Presently, the old lady came back. A cup of hot chamomile, a LU Petit Écolier Chocolat Noir. Mathilde tasted it, returning to a schoolyard, light through leaves on the dust, snap of a new cartouche in her pen.

“I can’t blame you. I never wanted a child, either,” the old woman said, looking at Mathilde down her long nose. There were crumbs on her lips.

Mathilde blinked.

“In my day, we didn’t know anything. Didn’t live in a time when there was any choice. I douched with Lysol, you see. Such ignorance. When it was my time, there was a lady over the stationery store with a thin-bladed knife. Terrible. I wanted to die. Could have, easy. Instead, I got the gift of barrenness.”

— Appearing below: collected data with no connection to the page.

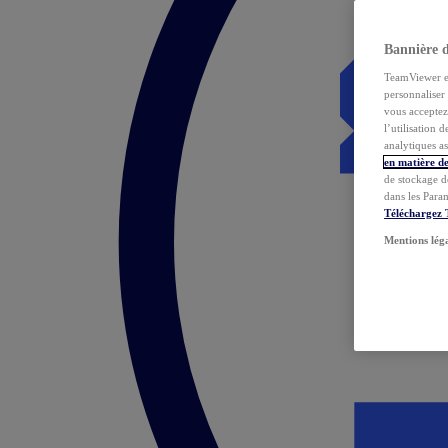
Bannière 
TeamViewer et 
personnaliser 
vous acceptez 
l’utilisation 
analytiques as
en matière de
de stockage d
dans les Para
Téléchargez
Mentions lég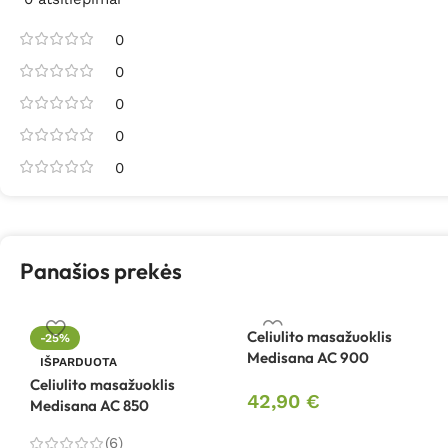
0
0
0
0
0
Panašios prekės
Celiulito masažuoklis
-25%
Medisana AC 900
IŠPARDUOTA
Celiulito masažuoklis
42,90
€
Medisana AC 850
(6)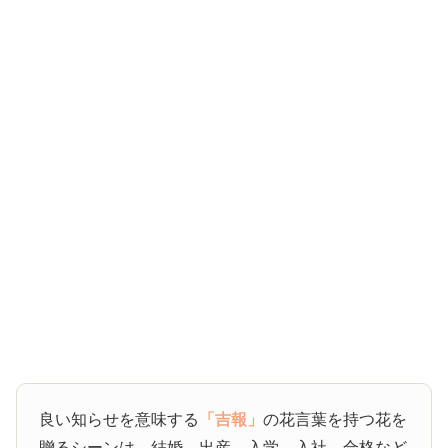
良い知らせを意味する
「吉報」
の花言葉を持つ花を
贈るシーンは、結婚、出産、入学、入社、合格など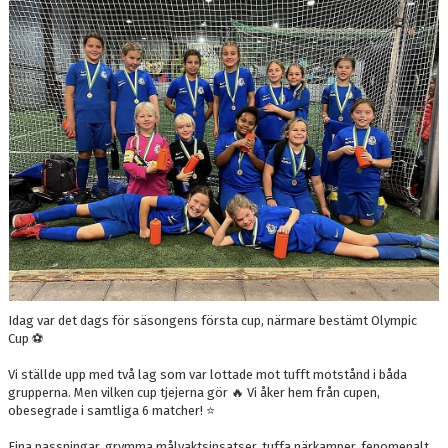
BILDGALLERI
DOKUMENT
KONTAKT
Idag var det dags för säsongens första cup, närmare bestämt Olympic
Cup ⚽️
Vi ställde upp med två lag som var lottade mot tufft motstånd i båda
grupperna. Men vilken cup tjejerna gör 🔥 Vi åker hem från cupen,
obesegrade i samtliga 6 matcher! ⭐️
Fina passningar, grymma målvaktsinsatser, tuffa närkamper, fenomenalt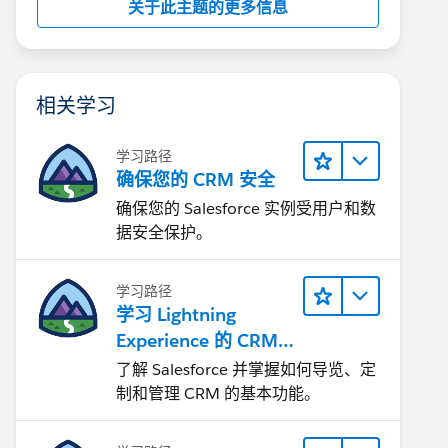
关于此主题的更多信息
相关学习
学习路径
确保您的 CRM 安全
确保您的 Salesforce 实例受用户和数
据安全保护。
学习路径
学习 Lightning
Experience 的 CRM
基础知识
了解 Salesforce 并掌握如何导览、定
制和管理 CRM 的基本功能。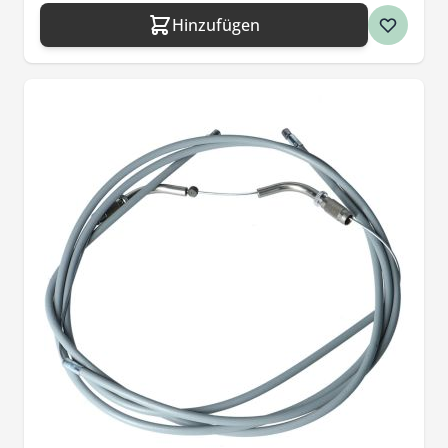
Hinzufügen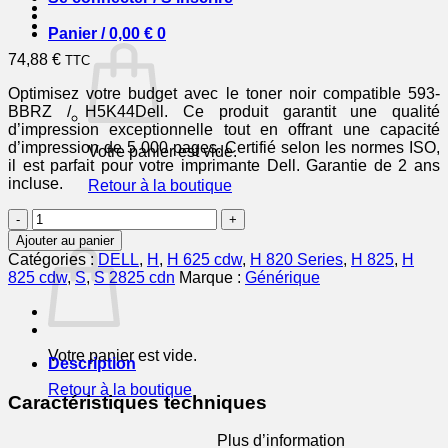
Panier /
0,00
€
0
74,88
€
TTC
Optimisez votre budget avec le toner noir compatible 593-
BBRZ / H5K44Dell. Ce produit garantit une qualité
d’impression exceptionnelle tout en offrant une capacité
d’impression de 5 000 pages. Certifié selon les normes ISO,
Votre panier est vide.
il est parfait pour votre imprimante Dell. Garantie de 2 ans
incluse.
Retour à la boutique
quantité
0
de
Panier
Ajouter au panier
593-
Catégories :
DELL
,
H
,
H 625 cdw
,
H 820 Series
,
H 825
,
H
BBRZ
825 cdw
,
S
,
S 2825 cdn
Marque :
Générique
/
H5K44
-
toner
Votre panier est vide.
compatible
Description
Dell
Retour à la boutique
-
Caractéristiques techniques
noir
Plus d’information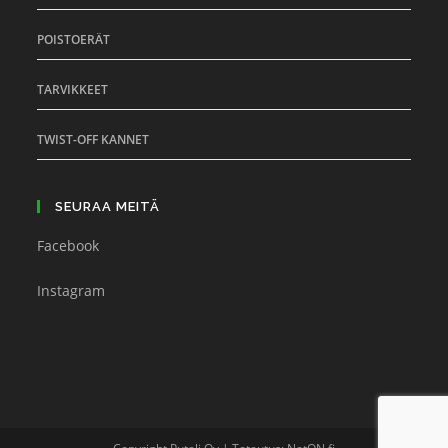
POISTOERÄT
TARVIKKEET
TWIST-OFF KANNET
SEURAA MEITÄ
Facebook
Instagram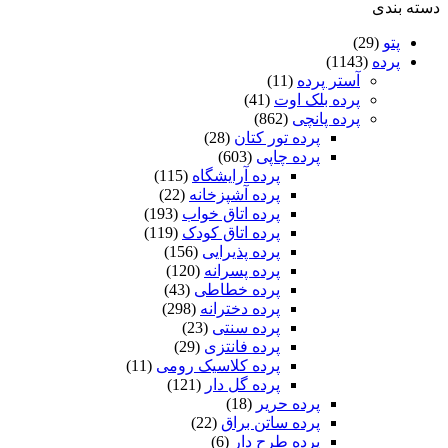
کد
دسته بندی
A880
+
پتو
(29)
یک
پرده
(1143)
پنل
آستر پرده
(11)
حریر
پرده بلک اوت
(41)
پانچی
پرده پانچی
(862)
رایگان
پرده تور کتان
(28)
عدد
پرده چاپی
(603)
پرده آرایشگاه
(115)
پرده آشپزخانه
(22)
پرده اتاق خواب
(193)
پرده اتاق کودک
(119)
پرده پذیرایی
(156)
پرده پسرانه
(120)
پرده خطاطی
(43)
پرده دخترانه
(298)
پرده سنتی
(23)
پرده فانتزی
(29)
پرده کلاسیک رومی
(11)
پرده گل دار
(121)
پرده حریر
(18)
پرده ساتن براق
(22)
پرده طرح دار
(6)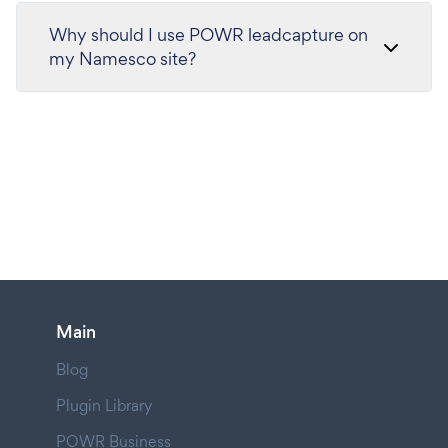
Why should I use POWR leadcapture on
my Namesco site?
Main
Blog
Plugin Library
POWR Business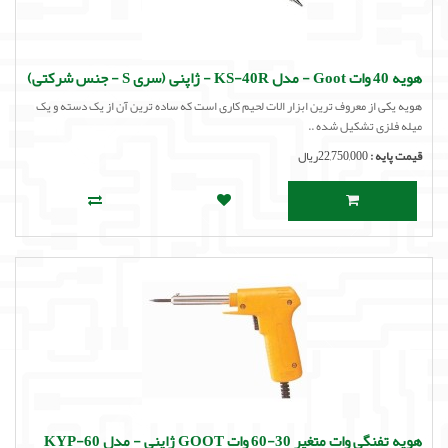
هویه 40 وات Goot - مدل KS-40R - ژاپنی (سری S - جنس شرکتی)
هویه یکی از معروف ترین ابزار الات لحیم کاری است که ساده ترین آن از یک دسته و یک
میله فلزی تشکیل شده ..
قیمت پایه :
22,750,000ریال
هویه تفنگی وات متغیر 30-60 وات GOOT ژاپنی - مدل KYP-60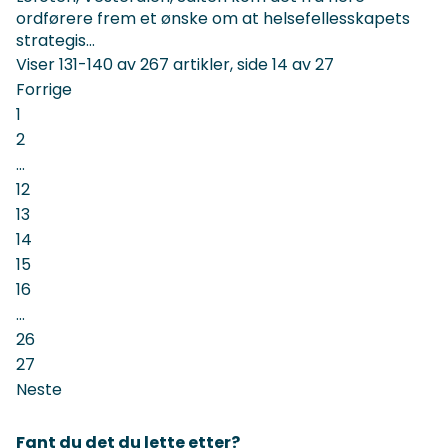
ordførere frem et ønske om at helsefellesskapets
strategis...
Viser
131-140
av
267
artikler,
side
14
av
27
Forrige
1
2
...
12
13
14
15
16
...
26
27
Neste
Fant du det du lette etter?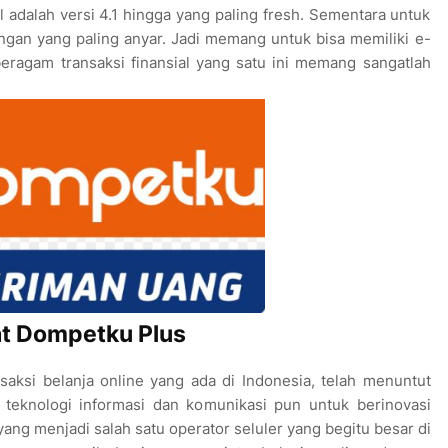
 adalah versi 4.1 hingga yang paling fresh. Sementara untuk
ngan yang paling anyar. Jadi memang untuk bisa memiliki e-
agam transaksi finansial yang satu ini memang sangatlah
sat Dompetku Plus
aksi belanja online yang ada di Indonesia, telah menuntut
 teknologi informasi dan komunikasi pun untuk berinovasi
yang menjadi salah satu operator seluler yang begitu besar di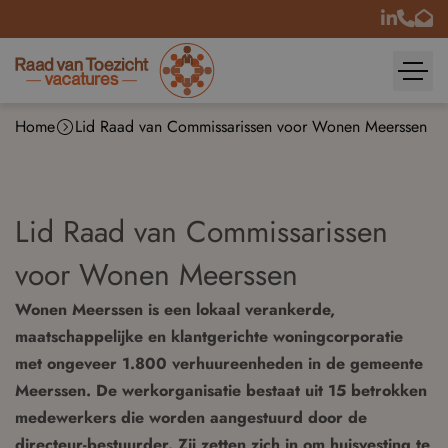
Home
Lid Raad van Commissarissen voor Wonen Meerssen
Lid Raad van Commissarissen
voor Wonen Meerssen
Wonen Meerssen is een lokaal verankerde,
maatschappelijke en klantgerichte woningcorporatie
met ongeveer 1.800 verhuureenheden in de gemeente
Meerssen. De werkorganisatie bestaat uit 15 betrokken
medewerkers die worden aangestuurd door de
directeur-bestuurder. Zij zetten zich in om huisvesting te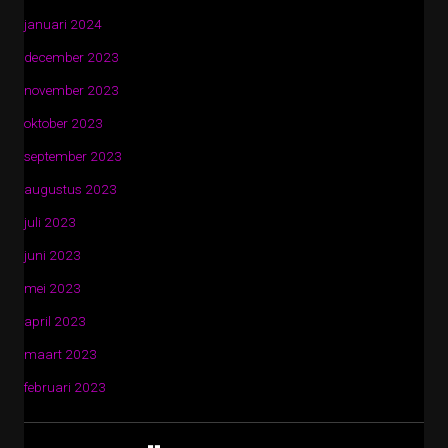
januari 2024
december 2023
november 2023
oktober 2023
september 2023
augustus 2023
juli 2023
juni 2023
mei 2023
april 2023
maart 2023
februari 2023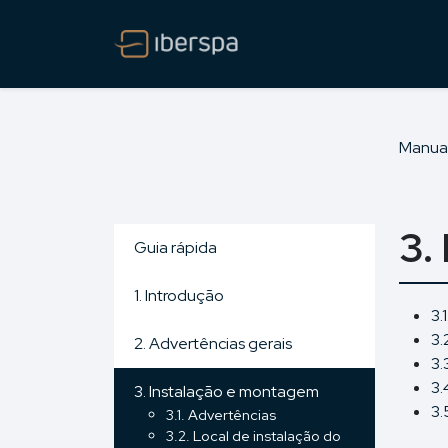
Manua
3.
Guia rápida
1. Introdução
3.
3.
2. Advertências gerais
3.
3.
3. Instalação e montagem
3.
3.1. Advertências
3.2. Local de instalação do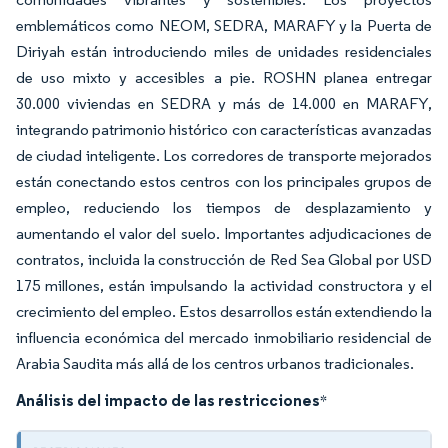
emblemáticos como NEOM, SEDRA, MARAFY y la Puerta de
Diriyah están introduciendo miles de unidades residenciales
de uso mixto y accesibles a pie. ROSHN planea entregar
30.000 viviendas en SEDRA y más de 14.000 en MARAFY,
integrando patrimonio histórico con características avanzadas
de ciudad inteligente. Los corredores de transporte mejorados
están conectando estos centros con los principales grupos de
empleo, reduciendo los tiempos de desplazamiento y
aumentando el valor del suelo. Importantes adjudicaciones de
contratos, incluida la construcción de Red Sea Global por USD
175 millones, están impulsando la actividad constructora y el
crecimiento del empleo. Estos desarrollos están extendiendo la
influencia económica del mercado inmobiliario residencial de
Arabia Saudita más allá de los centros urbanos tradicionales.
Análisis del impacto de las restricciones
*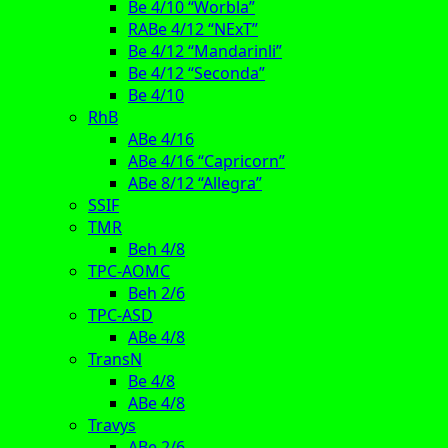
Be 4/10 “Worbla”
RABe 4/12 “NExT”
Be 4/12 “Mandarinli”
Be 4/12 “Seconda”
Be 4/10
RhB
ABe 4/16
ABe 4/16 “Capricorn”
ABe 8/12 “Allegra”
SSIF
TMR
Beh 4/8
TPC-AOMC
Beh 2/6
TPC-ASD
ABe 4/8
TransN
Be 4/8
ABe 4/8
Travys
ABe 2/6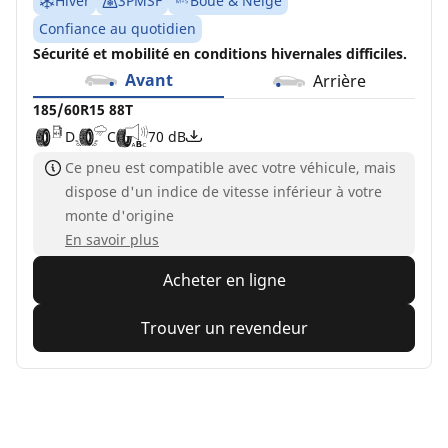
Hiver
3PMSF
Boue & Neige
Confiance au quotidien
Sécurité et mobilité en conditions hivernales difficiles.
Avant
Arrière
185/60R15 88T
D
C
70 dB
Ce pneu est compatible avec votre véhicule, mais
dispose d'un indice de vitesse inférieur à votre
monte d'origine
En savoir plus
Acheter en ligne
Trouver un revendeur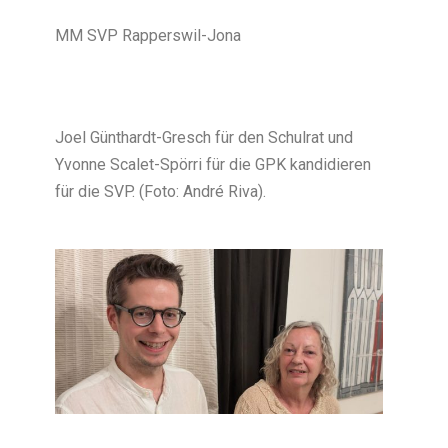
MM SVP Rapperswil-Jona
Joel Günthardt-Gresch für den Schulrat und
Yvonne Scalet-Spörri für die GPK kandidieren
für die SVP. (Foto: André Riva).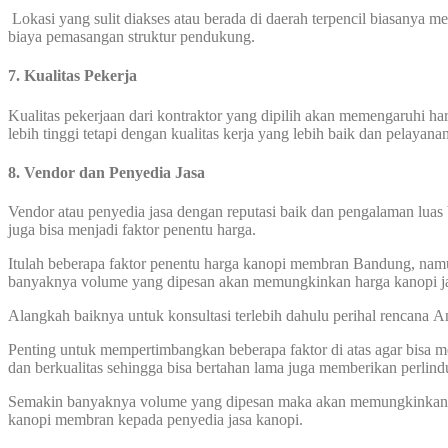
Lokasi yang sulit diakses atau berada di daerah terpencil biasanya 
biaya pemasangan struktur pendukung.
7. Kualitas Pekerja
Kualitas pekerjaan dari kontraktor yang dipilih akan memengaruhi 
lebih tinggi tetapi dengan kualitas kerja yang lebih baik dan pelayana
8. Vendor dan Penyedia Jasa
Vendor atau penyedia jasa dengan reputasi baik dan pengalaman luas 
juga bisa menjadi faktor penentu harga.
Itulah beberapa faktor penentu harga kanopi membran Bandung, namun
banyaknya volume yang dipesan akan memungkinkan harga kanopi ja
Alangkah baiknya untuk konsultasi terlebih dahulu perihal rencana
Penting untuk mempertimbangkan beberapa faktor di atas agar bisa
dan berkualitas sehingga bisa bertahan lama juga memberikan perlin
Semakin banyaknya volume yang dipesan maka akan memungkinkan har
kanopi membran kepada penyedia jasa kanopi.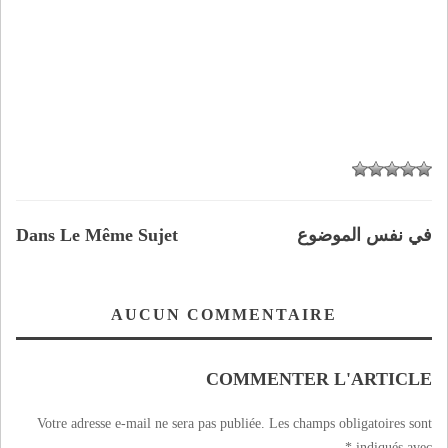
في نفس الموضوع
Dans Le Même Sujet
AUCUN COMMENTAIRE
COMMENTER L'ARTICLE
Votre adresse e-mail ne sera pas publiée.
Les champs obligatoires sont
*
indiqués avec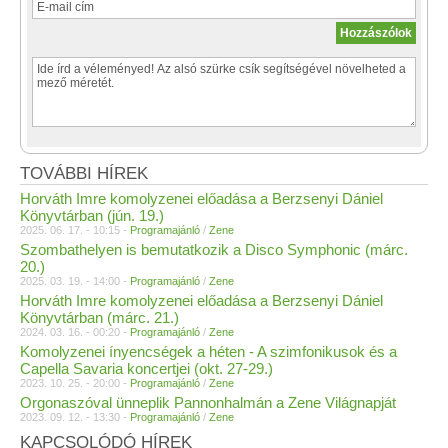
TOVÁBBI HÍREK
Horváth Imre komolyzenei előadása a Berzsenyi Dániel
Könyvtárban (jún. 19.)
2025. 06. 17. - 10:15 -
Programajánló
/
Zene
Szombathelyen is bemutatkozik a Disco Symphonic (márc.
20.)
2025. 03. 19. - 14:00 -
Programajánló
/
Zene
Horváth Imre komolyzenei előadása a Berzsenyi Dániel
Könyvtárban (márc. 21.)
2024. 03. 16. - 00:20 -
Programajánló
/
Zene
Komolyzenei ínyencségek a héten - A szimfonikusok és a
Capella Savaria koncertjei (okt. 27-29.)
2023. 10. 25. - 20:00 -
Programajánló
/
Zene
Orgonaszóval ünneplik Pannonhalmán a Zene Világnapját
2023. 09. 12. - 13:30 -
Programajánló
/
Zene
KAPCSOLÓDÓ HÍREK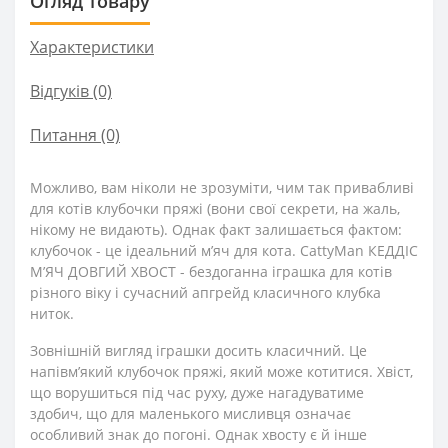
Огляд товару
Характеристики
Відгуків (0)
Питання
(0)
Можливо, вам ніколи не зрозуміти, чим так привабливі
для котів клубочки пряжі (вони свої секрети, на жаль,
нікому не видають). Однак факт залишається фактом:
клубочок - це ідеальний м’яч для кота. CattyMan КЕДДІС
М’ЯЧ ДОВГИЙ ХВОСТ - бездоганна іграшка для котів
різного віку і сучасний апгрейд класичного клубка
ниток.
Зовнішній вигляд іграшки досить класичний. Це
напівм’який клубочок пряжі, який може котитися. Хвіст,
що ворушиться під час руху, дуже нагадуватиме
здобич, що для маленького мисливця означає
особливий знак до погоні. Однак хвосту є й інше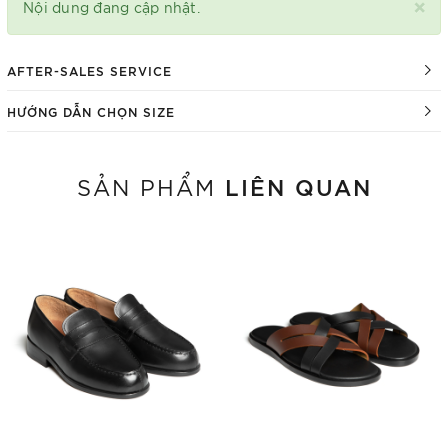
×
Nội dung đang cập nhật.
AFTER-SALES SERVICE
HƯỚNG DẪN CHỌN SIZE
LIÊN QUAN
SẢN PHẨM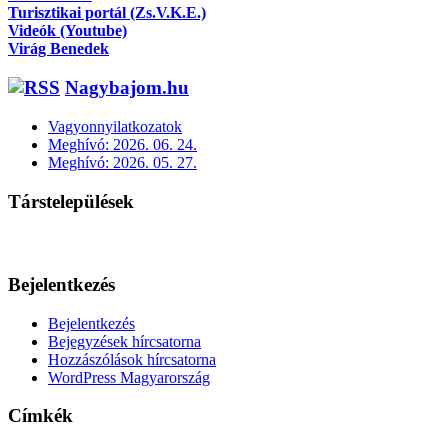
Turisztikai portál (Zs.V.K.E.)
Videók (Youtube)
Virág Benedek
Nagybajom.hu
Vagyonnyilatkozatok
Meghívó: 2026. 06. 24.
Meghívó: 2026. 05. 27.
Társtelepülések
Bejelentkezés
Bejelentkezés
Bejegyzések hírcsatorna
Hozzászólások hírcsatorna
WordPress Magyarország
Címkék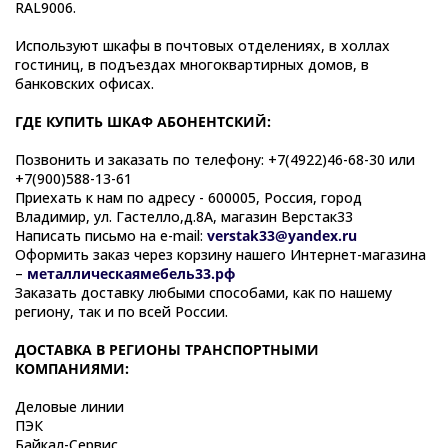
RAL9006.
Используют шкафы в почтовых отделениях, в холлах
гостиниц, в подъездах многоквартирных домов, в
банковских офисах.
ГДЕ КУПИТЬ ШКАФ АБОНЕНТСКИЙ:
Позвонить и заказать по телефону: +7(4922)46-68-30 или
+7(900)588-13-61
Приехать к нам по адресу - 600005, Россия, город
Владимир, ул. Гастелло,д.8А, магазин Верстак33
Написать письмо на e-mail:
verstak33@yandex.ru
Оформить заказ через корзину нашего Интернет-магазина
–
металлическаямебель33.рф
Заказать доставку любыми способами, как по нашему
региону, так и по всей России.
ДОСТАВКА В РЕГИОНЫ ТРАНСПОРТНЫМИ
КОМПАНИЯМИ:
Деловые линии
ПЭК
Байкал-Сервис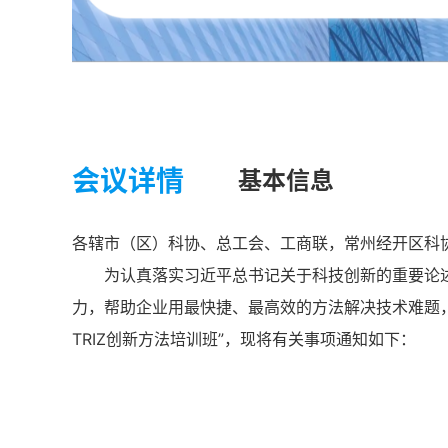
会议详情
基本信息
各辖市（区）科协、总工会、工商联，常州经开区科
为认真落实习近平总书记关于科技创新的重要论述
力，帮助企业用最快捷、最高效的方法解决技术难题，
TRIZ创新方法培训班”，现将有关事项通知如下：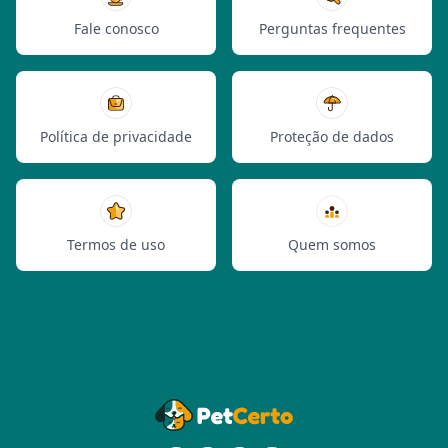
Fale conosco
Perguntas frequentes
Política de privacidade
Proteção de dados
Termos de uso
Quem somos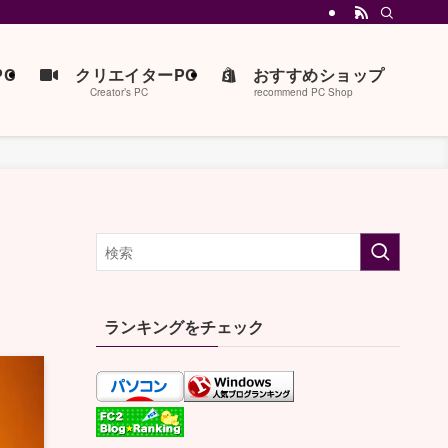
C
クリエイターPC
おすすめショップ
Creator’s PC
recommend PC Shop
ランキングをチェック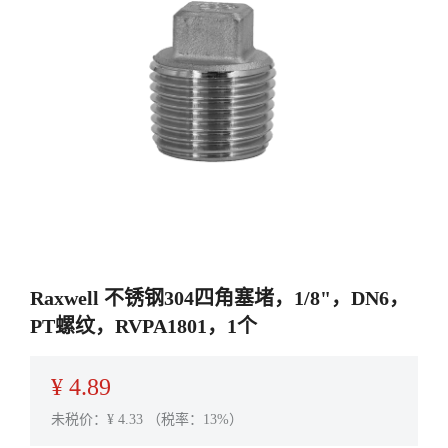
Raxwell 不锈钢304四角塞堵，1/8"，DN6，
PT螺纹，RVPA1801，1个
¥
4.89
未税价：¥
4.33
（税率：13%）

“Christ,” Mathilde said. “Have I been speaking aloud to myself?”

“No,” Bette said.

“But how did you know?” Mathilde said. “I barely know myself.”

“It’s my superpower,” Bette said. “I see it in the way a woman carries herself. Many times I have gotten myself in trouble by mentioning it when it was an unpleasant surprise. Been clear to me in your case for about two weeks.”

They sat there in the long afternoon. Mathilde watched the chrysanthemums and remembered to drink her tea only when it was lukewarm.